Today, the company announced that effective July 1, 2018, Binance Coin (BNB) holders will now be able to use their coins as collateral to obtain instant loans from Nexo. The measure further strengthens Nexo’s role as a catalyst for the growth of the blockchain ecosystem. For now, Binance Coin (BNB) is the latest addition as a collateral option on the Nexo Platform, the company plans to integrate new ones in the future.
The company has been partnering with a lot of other companies to further solidify itself as a leader in crypto-back loan company. Back in April, Nexo partnered with Onfido to meet the highest KYC/AML compliance standards and automation.
Nexo helps crypto investors unlock the value of their wealth by providing them with instant loans in USD, EUR and USDT (Tether) against their crypto-holdings. By pledging their assets, rather than selling them, clients obtain immediate liquidity and keep the upside of future value appreciation of their cryptocurrencies and tokens. The concept has quickly gained an enormous following amongst crypto miners, hedge funds, companies that have conducted ICOs and many more. Investors of all sizes and nationalities have found various reasons why Nexo is their first association with crypto-backed loans.
Prior to adding BNB, users already borrowed substantial amounts staking Bitcoin (BTC), Ethereum (ETH) and the platform’s native currency, the NEXO Dividend Token.
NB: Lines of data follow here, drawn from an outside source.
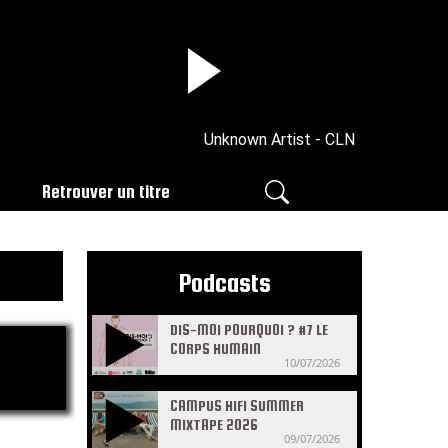
Unknown Artist - CLN
Retrouver un titre
Podcasts
DIS-MOI POURQUOI ? #7 LE
CORPS HUMAIN
10/07/2026
CAMPUS HIFI SUMMER
MIXTAPE 2026
09/07/2026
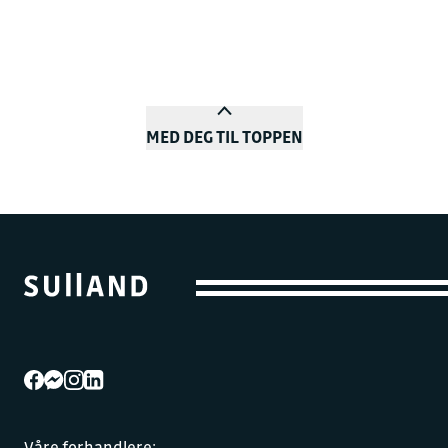
MED DEG TIL TOPPEN
Våre forhandlere:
The latter gives borrowers a 50% discount on their interest, all the while entitling them to a 30% dividend from the company’s net profits.
Binance is an international cryptocurrency exchange launched in July 2017 by co-founders Changpeng Zhao and Yi He. At the beginning of July 2018, it was the world’s largest exchange with a trading volume of nearly $1.6 billion. BNB was launched by Binance raising $15 million through an initial coin offering (ICO) in July 2017. Consequently, Binance went on to become one of the largest cryptocurrency exchanges with a daily trading volume of over $1 billion.
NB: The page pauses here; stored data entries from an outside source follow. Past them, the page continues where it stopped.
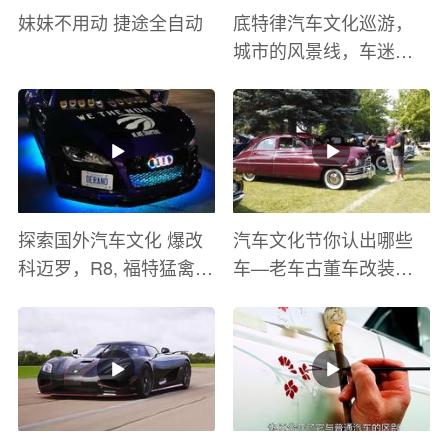
妹妹不用动 捷途全自动
底特律汽车文化巡游，
城市的风景线，车迷的
盛宴
探索国外汽车文化 爆改
汽车文化节你认出哪些
科迈罗，R8, 福特猛禽
车—老车古董车改装车
太爽了 感觉自己在速度
巡游
与激情电影里 ！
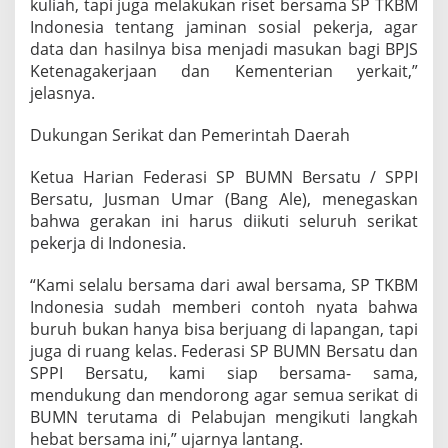
kuliah, tapi juga melakukan riset bersama SP TKBM
Indonesia tentang jaminan sosial pekerja, agar
data dan hasilnya bisa menjadi masukan bagi BPJS
Ketenagakerjaan dan Kementerian yerkait,”
jelasnya.
Dukungan Serikat dan Pemerintah Daerah
Ketua Harian Federasi SP BUMN Bersatu / SPPI
Bersatu, Jusman Umar (Bang Ale), menegaskan
bahwa gerakan ini harus diikuti seluruh serikat
pekerja di Indonesia.
“Kami selalu bersama dari awal bersama, SP TKBM
Indonesia sudah memberi contoh nyata bahwa
buruh bukan hanya bisa berjuang di lapangan, tapi
juga di ruang kelas. Federasi SP BUMN Bersatu dan
SPPI Bersatu, kami siap bersama- sama,
mendukung dan mendorong agar semua serikat di
BUMN terutama di Pelabujan mengikuti langkah
hebat bersama ini,” ujarnya lantang.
This has turned BNB into one of the world’s top cryptocurrencies with a market capitalization of over $1.45 billion at the time of publishing. The coin has proven remarkably resilient, weathering multiple storms and outperforming Bitcoin in bear markets.
“BNB’s inclusion in our growing list of collateral options expands the choice of our clients, adds further utility to Binance’s coin (BNB) and eases selling pressure,” said Antoni Trenchev, Nexo’s Managing Partner. “Our ultimate goal is to create value for the community and the wider crypto ecosystem. Accepting BNB is another step in this direction.”
Nexo is gaining traction as a main driving force in the Crypto FinTech industry, by opening up real-world applications for and fostering mass adoption of digital assets. The company has received more than 40 requests from different blockchain players who want their tokens to be accepted as collateral on the Nexo Platform. The interest demonstrates the scale of pent-up demand for Nexo’s products and illustrates Nexo’s growing importance as a lending bridge between the crypto ecosystem and the cash economy.
Nexo raised $52.5 million in an 11x oversubscribed private coin sale earlier this year. It launched its Nexo Platform in April 2018, becoming one of the few blockchain companies in the world with a live product shortly after its offering. Nexo has already started issuing loans and several prospective partners have expressed interest in providing further financing for Nexo to give out loans backed by their tokens.